Amamentar pode ter um efeito positivo no peso da mãe mais tarde

Amamentar pode ter um efeito positivo no peso da mãe mais tarde
Amamentar pode ter um efeito positivo no peso da mãe mais tarde

A amamentação não afeta o peso apenas durante o período de amamentação. De acordo com um novo estudo, as mulheres mãe podem conseguir, em média, mais tarde na vida um peso de menos até 6,5 quilos, se amamentarem por pelo menos três meses.
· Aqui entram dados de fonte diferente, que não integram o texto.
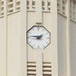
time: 1:46
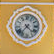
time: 4:37
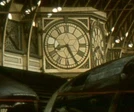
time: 8:25
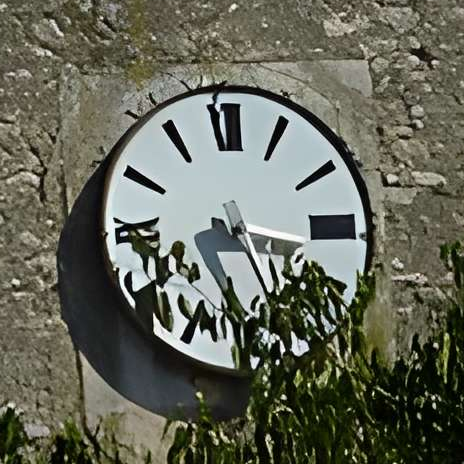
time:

Diversos estudos anteriores analisaram como o peso da mãe se desenvolve no primeiro ou segundo ano após o parto, dependendo se amamenta ou não a criança. Neste novo estudo os investigadores da Universidade de Oslo analisaram o que acontece com o peso da mãe a longo prazo, até 50 anos após o término da amamentação. Os investigadores indicaram que irão usar as conclusões do estudo em investigações futuras sobre o risco de doenças cardiovasculares em mães.

Os resultados do estudo já foram publicado no American Journal of Clinical Nutrition e mostram que para muitas mulheres, amamentar cada filho durante pelo menos três meses tem um efeito positivo no peso a longo prazo.

Para o estudo os investigadores utilizaram dados do Estudo de Mulheres e Saúde, que envolveu a participação de mais de 170.000 mulheres na Noruega.

Uma outra das observações dos investigadores foi verificarem uma maior diferença entre mães que tinham sobrepeso ou obesidade quando jovens adultas, antes da gravidez.

“Comparamos mulheres desse grupo que eram semelhantes em termos de nível de escolaridade, atividade física e tabagismo. Descobrimos então que aquelas que amamentaram por três a 15 meses ganharam, em média, até 6,5 quilos a menos da idade adulta jovem até a meia-idade, em comparação com aquelas que amamentaram por pouco tempo”, afirmou o doutorando Thorbjørn Brun Skammelsrud, da Universidade de Oslo.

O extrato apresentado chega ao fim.